And so people say to me, "How do I know if a word is real?" You know, anybody who's read a children's book knows that love makes things real. If you love a word, use it. That makes it real. Being in the dictionary is an artificial distinction. It doesn't make a word any more real than any other way. If you love a word, it becomes real. So if we're not worrying about directing traffic, if we've transcended paper, if we are worrying less about control and more about description, then we can think of the English language as being this beautiful mobile. And any time one of those little parts of the mobile changes, is touched, any time you touch a word, you use it in a new context, you give it a new connotation, you verb it, you make the mobile move. You didn't break it. It's just in a new position, and that new position can be just as beautiful.
Now, if you're no longer a traffic cop -- the problem with being a traffic cop is there can only be so many traffic cops in any one intersection, or the cars get confused. Right? But if your goal is no longer to direct the traffic, but maybe to count the cars that go by, then more eyeballs are better. You can ask for help! If you ask for help, you get more done. And we really need help. Library of Congress: 17 million books, of which half are in English. If only one out of every 10 of those books had a word that's not in the dictionary in it, that would be equivalent to more than two unabridged dictionaries.
And I find an un-dictionaried word -- a word like "un-dictionaried," for example -- in almost every book I read. What about newspapers? Newspaper archive goes back to 1759, 58.1 million newspaper pages. If only one in 100 of those pages had an un-dictionaried word on it, it would be an entire other OED. That's 500,000 more words. So that's a lot. And I'm not even talking about magazines. I'm not talking about blogs -- and I find more new words on BoingBoing in a given week than I do Newsweek or Time. There's a lot going on there.
And I'm not even talking about polysemy, which is the greedy habit some words have of taking more than one meaning for themselves. So if you think of the word "set," a set can be a badger's burrow, a set can be one of the pleats in an Elizabethan ruff, and there's one numbered definition in the OED. The OED has 33 different numbered definitions for set. Tiny, little word, 33 numbered definitions. One of them is just labeled "miscellaneous technical senses." Do you know what that says to me? That says to me, it was Friday afternoon and somebody wanted to go down the pub. (Laughter) That's a lexicographical cop out, to say, "miscellaneous technical senses."
So, we have all these words, and we really need help! And the thing is, we could ask for help -- asking for help's not that hard. I mean, lexicography is not rocket science. See, I just gave you a lot of words and a lot of numbers, and this is more of a visual explanation. If we think of the dictionary as being the map of the English language, these bright spots are what we know about, and the dark spots are where we are in the dark. If that was the map of all the words in American English, we don't know very much. And we don't even know the shape of the language. If this was the dictionary -- if this was the map of American English -- look, we have a kind of lumpy idea of Florida, but there's no California! We're missing California from American English. We just don't know enough, and we don't even know that we're missing California. We don't even see that there's a gap on the map.
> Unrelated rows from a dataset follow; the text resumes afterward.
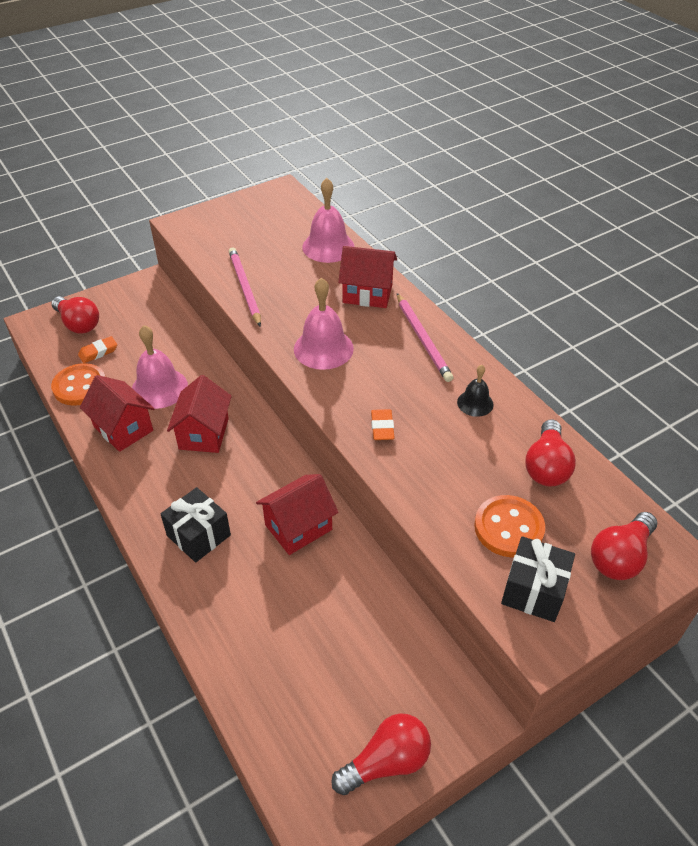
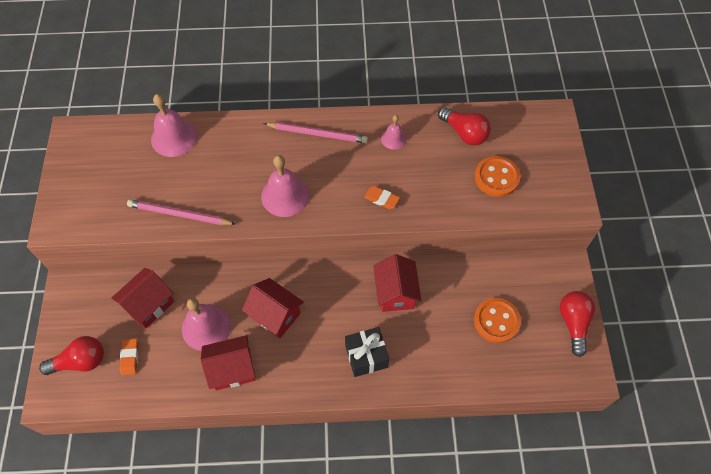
camera: 60 degrees left, 15 degrees up
(80, 386) = (161, 385): orange button -> orange button (496, 321)
(367, 294) = (247, 141): red house -> red house (149, 305)
(475, 403) = (393, 138): black bell -> pink bell
(533, 590) = (543, 190): black gift -> none
(620, 557) = (543, 139): red light bulb -> none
So again, lexicography is not rocket science. But even if it were, rocket science is being done by dedicated amateurs these days. You know? It can't be that hard to find some words! So, enough scientists in other disciplines are really asking people to help, and they're doing a good job of it. For instance, there's eBird, where amateur birdwatchers can upload information about their bird sightings. And then, ornithologists can go and help track populations, migrations, etc.
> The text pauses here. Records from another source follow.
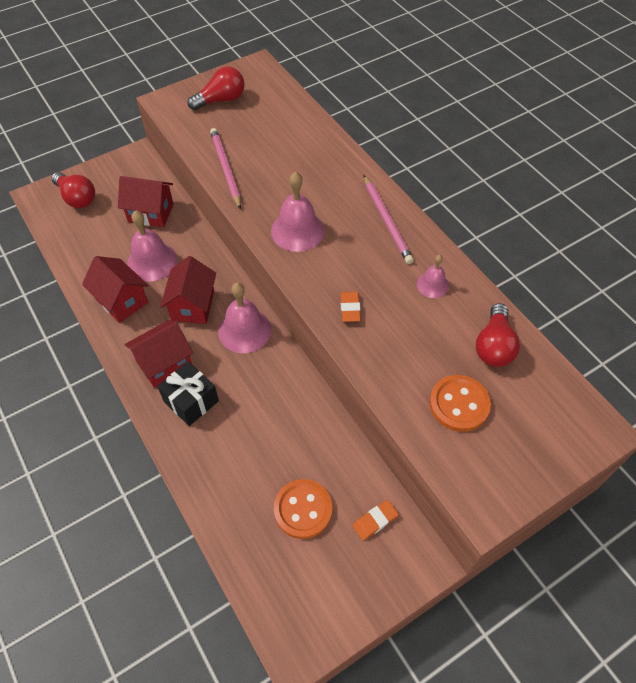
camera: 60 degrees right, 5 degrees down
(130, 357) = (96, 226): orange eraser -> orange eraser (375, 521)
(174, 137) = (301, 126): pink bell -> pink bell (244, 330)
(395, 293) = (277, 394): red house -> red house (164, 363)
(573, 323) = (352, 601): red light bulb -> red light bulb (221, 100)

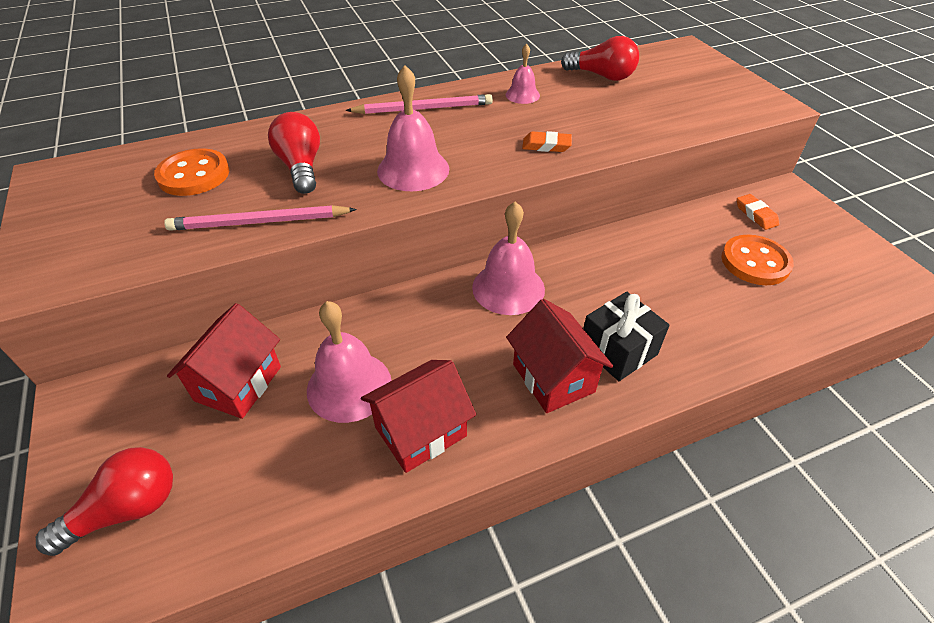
camera: 80 degrees left, 10 degrees down
(193, 305) = (454, 339): red house -> none
(221, 100) = (95, 216): red light bulb -> red light bulb (301, 167)
(459, 404) = (669, 101): orange button -> orange button (194, 175)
And there's this guy, Mike Oates. Mike Oates lives in the U.K. He's a director of an electroplating company. He's found more than 140 comets. He's found so many comets, they named a comet after him. It's kind of out past Mars. It's a hike. I don't think he's getting his picture taken there anytime soon. But he found 140 comets without a telescope. He downloaded data from the NASA SOHO satellite, and that's how he found them. If we can find comets without a telescope, shouldn't we be able to find words?
Now, y'all know where I'm going with this. Because I'm going to the Internet, which is where everybody goes. And the Internet is great for collecting words, because the Internet's full of collectors. And this is a little-known technological fact about the Internet, but the Internet is actually made up of words and enthusiasm. And words and enthusiasm actually happen to be the recipe for lexicography. Isn't that great? So there are a lot of really good word-collecting sites out there right now, but the problem with some of them is that they're not scientific enough. They show the word, but they don't show any context. Where did it come from? Who said it? What newspaper was it in? What book?
Because a word is like an archaeological artifact. If you don't know the provenance or the source of the artifact, it's not science, it's a pretty thing to look at. So a word without its source is like a cut flower. You know, it's pretty to look at for a while, but then it dies. It dies too fast. So, this whole time I've been saying, "The dictionary, the dictionary, the dictionary, the dictionary." Not "a dictionary," or "dictionaries." And that's because, well, people use the dictionary to stand for the whole language. They use it synecdochically. And one of the problems of knowing a word like "synecdochically" is that you really want an excuse to say "synecdochically." This whole talk has just been an excuse to get me to the point where I could say "synecdochically" to all of you. So I'm really sorry. But when you use a part of something -- like the dictionary is a part of the language, or a flag stands for the United States, it's a symbol of the country -- then you're using it synecdochically. But the thing is, we could make the dictionary the whole language. If we get a bigger pan, then we can put all the words in. We can put in all the meanings. Doesn't everyone want more meaning in their lives? And we can make the dictionary not just be a symbol of the language -- we can make it be the whole language.
You see, what I'm really hoping for is that my son, who turns seven this month -- I want him to barely remember that this is the form factor that dictionaries used to come in. This is what dictionaries used to look like. I want him to think of this kind of dictionary as an eight-track tape. It's a format that died because it wasn't useful enough. It wasn't really what people needed. And the thing is, if we can put in all the words, no longer have that artificial distinction between good and bad, we can really describe the language like scientists. We can leave the aesthetic judgments to the writers and the speakers. If we can do that, then I can spend all my time fishing, and I don't have to be a traffic cop anymore. Thank you very much for your kind attention.